背景:人工智能(AI)越来越多地应用于病理学和细胞学,显示出有希望的结果。我们收集了甲状腺细针穿刺细胞学(FNA)的整个幻灯片图像的大数据集,结合z-堆叠,从全国各地的机构开发人工智能模型。
方法:我们使用来自OpenAIDatasetProject的甲状腺FNA数据集进行了一项多中心回顾性诊断准确性研究,该数据集包括从三家大学医院和215个韩国机构收集的数字化图像样本,在病例选择过程中进行了广泛的质量检查。扫描,标签,和审查过程。使用三种不同的扫描仪捕获多个z层图像,并从整个幻灯片图像中提取图像块,并在聚焦融合和颜色归一化后调整大小。我们预先测试了六个人工智能模型,使用数据集的子集确定InceptionResNetv2为最佳模型,并随后使用总数据集测试最终模型。此外,我们使用随机选择的1,031个图像块比较了AI和细胞病理学家的表现,并在参考AI结果后重新评估了细胞病理学家的表现.
结果:来自306个甲状腺FNA的总共10,332个图像块,来自86个机构的78个恶性肿瘤(甲状腺乳头状癌)和228个良性患者用于AI培训。InceptionResNetv2实现了99.7%的最高准确率,97.7%,94.9%用于培训,验证,和测试数据集,分别(灵敏度99.9%,99.6%,100%和特异性99.6%,96.4%,90.4%用于培训,验证,和测试数据集,分别)。在AI和人类之间的比较中,AI模型显示出比平均专家细胞病理学家更高的准确性和特异性,超过两个标准偏差(准确性99.71%(95%CI,99.38-100.00%)与88.91%(95%CI,86.99-90.83%),灵敏度99.81%(95%CI,99.54-100.00%)与87.26%(95%CI,85.22-89.30%),和特异性99.61%(95%CI,99.23-99.99%)与90.58%(95%CI,88.80-92.36%)。此外,在参考了人工智能结果之后,专家的所有表现都提高了(准确度96%,95%,96%,分别)以及诊断协议(从0.64到0.84)。
结论:这些结果表明,将AI技术应用于甲状腺FNA细胞学可以提高诊断的准确性以及病理学家之间观察者内部和观察者之间的差异。需要进一步的验证性研究。
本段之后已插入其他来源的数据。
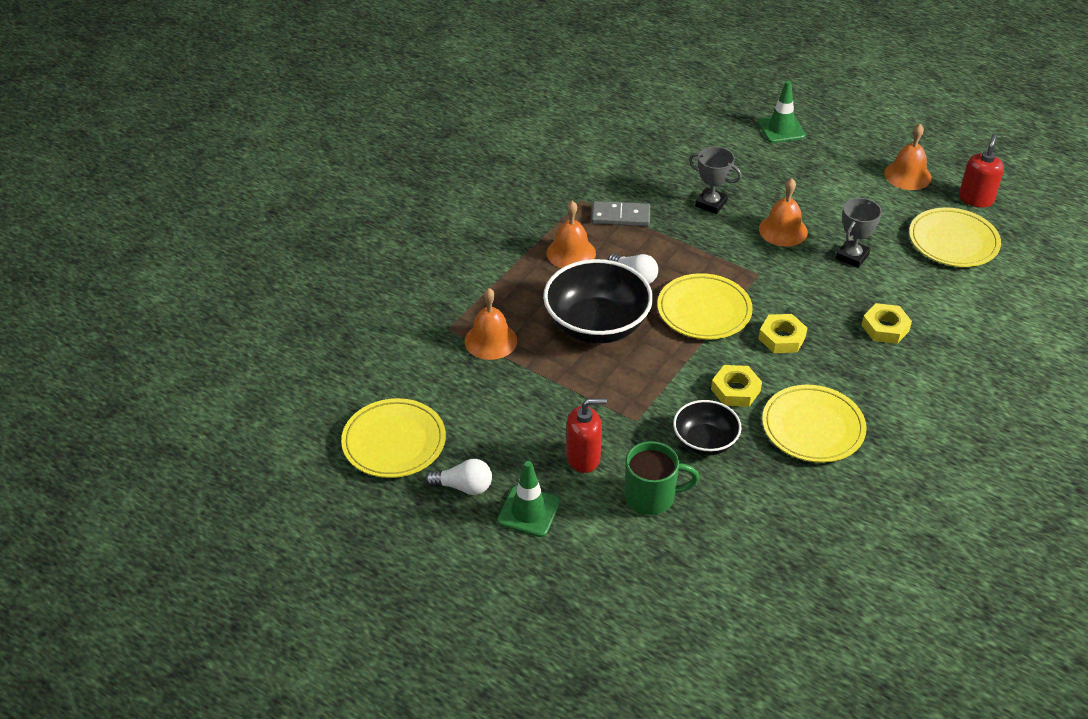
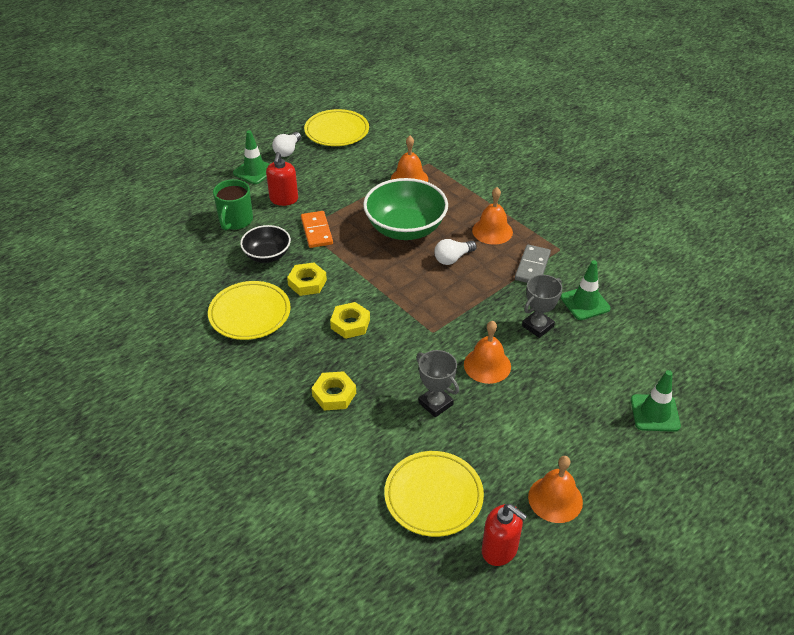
camera: 105 degrees right, 0 degrees up
black bowl [543,259,653,344] -> green bowl [363,178,448,240]
yellow plate [657,273,753,340] -> none
none -> orange domino [301,211,333,248]
none -> green traffic cone [561,260,611,320]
Background: Artificial intelligence (AI) is increasingly being applied in pathology and cytology, showing promising results. We collected a large dataset of whole slide images (WSIs) of thyroid fine-needle aspiration cytology (FNA), incorporating z-stacking, from institutions across the nation to develop an AI model. Methods: We conducted a multicenter retrospective diagnostic accuracy study using thyroid FNA dataset from the Open AI Dataset Project that consists of digitalized images samples collected from 3 university hospitals and 215 Korean institutions through extensive quality check during the case selection, scanning, labeling, and reviewing process. Multiple z-layer images were captured using three different scanners and image patches were extracted from WSIs and resized after focus fusion and color normalization. We pretested six AI models, determining Inception ResNet v2 as the best model using a subset of dataset, and subsequently tested the final model with total datasets. Additionally, we compared the performance of AI and cytopathologists using randomly selected 1031 image patches and reevaluated the cytopathologists\' performance after reference to AI results. Results: A total of 10,332 image patches from 306 thyroid FNAs, comprising 78 malignant (papillary thyroid carcinoma) and 228 benign from 86 institutions were used for the AI training. Inception ResNet v2 achieved highest accuracy of 99.7%, 97.7%, and 94.9% for training, validation, and test dataset, respectively (sensitivity 99.9%, 99.6%, and 100% and specificity 99.6%, 96.4%, and 90.4% for training, validation, and test dataset, respectively). In the comparison between AI and human, AI model showed higher accuracy and specificity than the average expert cytopathologists beyond the two-standard deviation (accuracy 99.71% [95% confidence interval (CI), 99.38-100.00%] vs. 88.91% [95% CI, 86.99-90.83%], sensitivity 99.81% [95% CI, 99.54-100.00%] vs. 87.26% [95% CI, 85.22-89.30%], and specificity 99.61% [95% CI, 99.23-99.99%] vs. 90.58% [95% CI, 88.80-92.36%]). Moreover, after referring to the AI results, the performance of all the experts (accuracy 96%, 95%, and 96%, respectively) and the diagnostic agreement (from 0.64 to 0.84) increased. Conclusions: These results suggest that the application of AI technology to thyroid FNA cytology may improve the diagnostic accuracy as well as intra- and inter-observer variability among pathologists. Further confirmatory research is needed.